Apple allenta il suo monopolio sulle pratiche di riparazione

“Disponibile prima per le lineup di iPhone 12 e iPhone 13, e presto seguita dai computer Mac con chip M1, la riparazione Self Service sarà disponibile all’inizio del prossimo anno negli Stati Uniti e si espanderà in altri paesi nel corso del 2022”, si legge nel comunicato stampa di Apple di mercoledì. L’offerta di riparazione dell’azienda enfatizzerà inizialmente batterie, schermi e fotocamere, ma molto di più è in arrivo nel 2022. I clienti Apple potranno accedere ai manuali di riparazione e, dopo aver diagnosticato i loro problemi, potranno ordinare le parti e gli strumenti necessari da Apple, sul web. Una volta che la riparazione è finita, i clienti possono poi restituire le parti difettose ad un negozio Apple, il che farà loro guadagnare credito per il negozio.

Apple fornirà anche più di 200 strumenti e parti discrete per consentire ai clienti di riparare i propri iPhone 12s e iPhone 13s. “Creare un maggiore accesso alle parti originali Apple dà ai nostri clienti ancora più scelta se una riparazione è necessaria”, ha detto il COO Apple Jeff Williams, nel comunicato stampa. “Negli ultimi tre anni, Apple ha quasi raddoppiato il numero di sedi di servizio con accesso a parti originali Apple, strumenti e formazione, e ora stiamo fornendo un’opzione per coloro che desiderano completare le proprie riparazioni.” Non c’è bisogno di dire che questo è un cambiamento colossale nell’atteggiamento di Apple verso il diritto alla riparazione, prima del quale l’azienda Big Tech aveva imposto un monopolio di riparazione su tutti i suoi prodotti, facendo di tutto per impedire a persone come voi di riparare i vostri dispositivi.

Una grande vittoria per i sostenitori del fai da te e del diritto di riparazione

In passato, i Face ID degli iPhone 13s che permettevano agli utenti di ripararli sono stati prontamente disattivati da Apple, anche se ora l’azienda dice che offrirà una correzione software per questo. “Questa è un’enorme pietra miliare per il diritto alla riparazione”, ha detto il capo della campagna Diritto alla riparazione di USPIRG Nathan Proctor, in a VICE rapporto. “Uno dei più visibili oppositori all’accesso alla riparazione sta invertendo la rotta, e la mossa di Apple mostra che ciò che i sostenitori della riparazione hanno chiesto è sempre stato possibile.
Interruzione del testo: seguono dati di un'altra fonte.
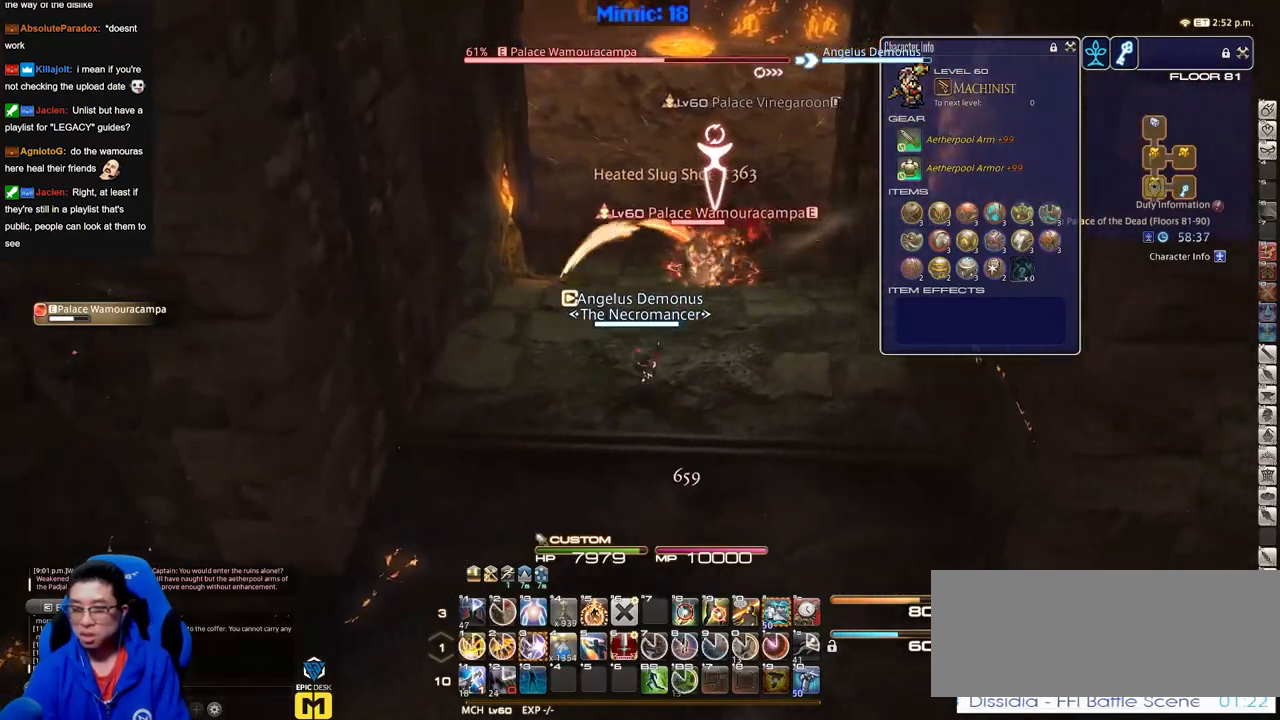
{"keys": ["w"], "events": [[33, "w", "down"], [134, "a", "down"], [134, "d", "up"], [400, "a", "up"]]}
Dopo anni in cui i lobbisti dell’industria hanno detto ai legislatori che condividere l’accesso a parti, strumenti di servizio e manuali avrebbe comportato rischi per la sicurezza e la proprietà intellettuale, l’improvviso cambiamento di Apple indica che queste preoccupazioni erano gonfiate.”

“Il diritto alla riparazione sta facendo breccia”, ha aggiunto Proctor, nel VICE , rapporto. In passato, Apple ha dato solo eccezionali “autorizzazioni” alle aziende di riparazione per lavorare su iPhone rotti, il che ha portato ad un gigantesco mercato grigio di parti post-market, oltre ad un’esplosiva cultura online di guide fai da te redatte dal personale e dagli utenti di siti web correlati come iFixit. Apple ha ripetutamente citato in giudizio le società di riparazione per l’utilizzo di ciò che l’azienda sostiene essere parti “contraffatte”, secondo il rapporto, e ha combattuto duramente per evitare che la legislazione sul diritto di riparazione si realizzasse. Ma ora le maree si sono ribaltate, e questo potrebbe cambiare fondamentalmente l’atteggiamento del pubblico non solo verso gli iPhone e gli altri smartphone, ma la tecnologia digitale in generale.